PROBLEM TO WORK ON —
For this exercise, retype all the data exactly and exclude every image.
BEGIN RECORDS TO USE
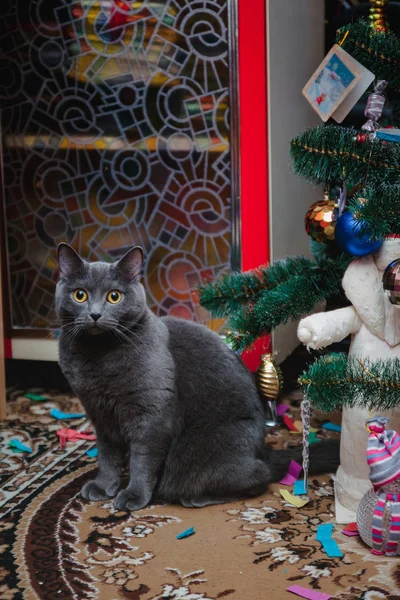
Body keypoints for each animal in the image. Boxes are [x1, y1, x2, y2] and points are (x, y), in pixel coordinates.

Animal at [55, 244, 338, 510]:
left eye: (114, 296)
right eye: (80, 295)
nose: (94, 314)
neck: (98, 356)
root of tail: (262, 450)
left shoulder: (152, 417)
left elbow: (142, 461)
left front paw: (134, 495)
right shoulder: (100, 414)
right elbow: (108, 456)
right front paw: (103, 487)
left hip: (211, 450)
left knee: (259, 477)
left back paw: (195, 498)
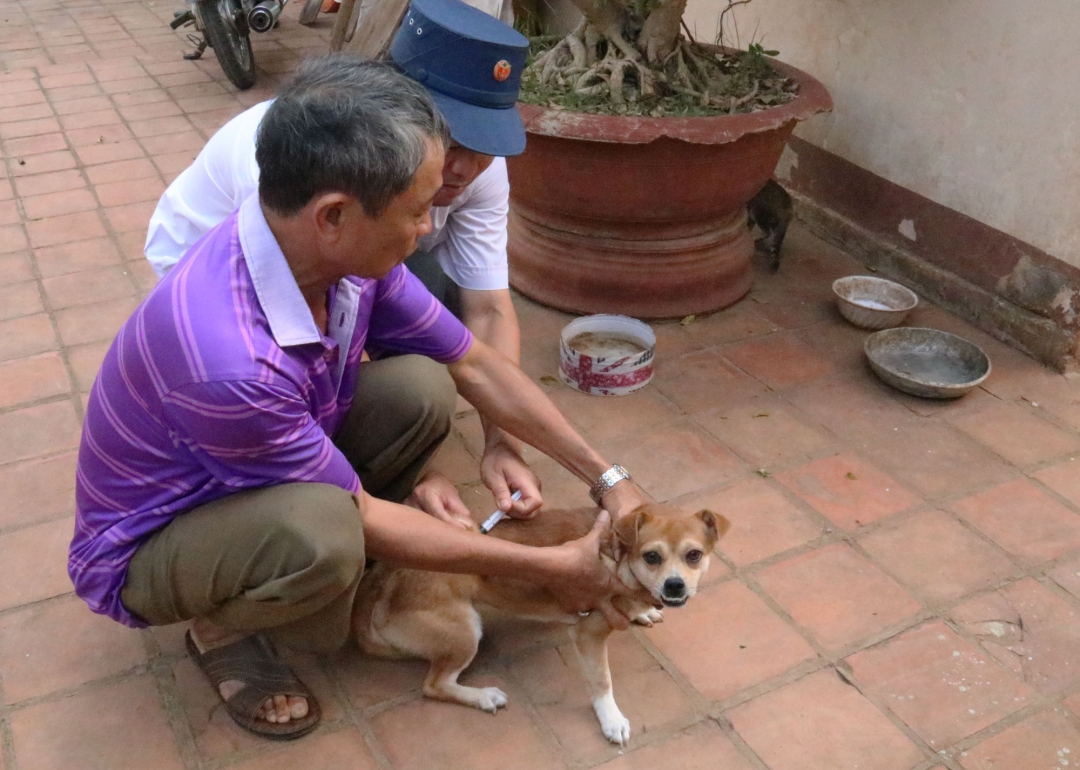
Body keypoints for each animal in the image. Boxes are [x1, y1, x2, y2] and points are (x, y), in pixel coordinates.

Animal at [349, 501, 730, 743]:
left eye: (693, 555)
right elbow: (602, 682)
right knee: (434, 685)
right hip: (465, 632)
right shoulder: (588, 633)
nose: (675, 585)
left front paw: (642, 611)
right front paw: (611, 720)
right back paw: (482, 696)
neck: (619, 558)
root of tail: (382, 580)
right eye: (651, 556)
END RECORDS TO USE
SOLUTION TO THE EXERCISE —
Body keypoints for each animal in the image. Boxes are [x1, y1, x2, y2] and points are (x, y), in pixel coordinates.

Animal at [55, 244, 338, 510]:
left eye: (114, 296)
right eye: (80, 295)
nose: (94, 314)
neck: (98, 356)
root of tail: (262, 450)
left shoulder: (152, 417)
left elbow: (142, 461)
left front paw: (134, 495)
right shoulder: (100, 414)
right elbow: (108, 456)
right front paw: (103, 487)
left hip: (211, 450)
left knee: (259, 477)
left back paw: (195, 498)
Body keypoints for each animal in the image. Boxes are [x1, y1, x2, y2] and points are (x, y), in pixel coordinates.

Animal at [349, 501, 730, 743]:
left eye: (693, 555)
right elbow: (602, 682)
right knee: (434, 685)
right hip: (465, 632)
right shoulder: (588, 633)
nose: (675, 585)
left front paw: (642, 611)
right front paw: (611, 720)
right back paw: (482, 696)
neck: (619, 558)
root of tail: (382, 580)
right eye: (651, 556)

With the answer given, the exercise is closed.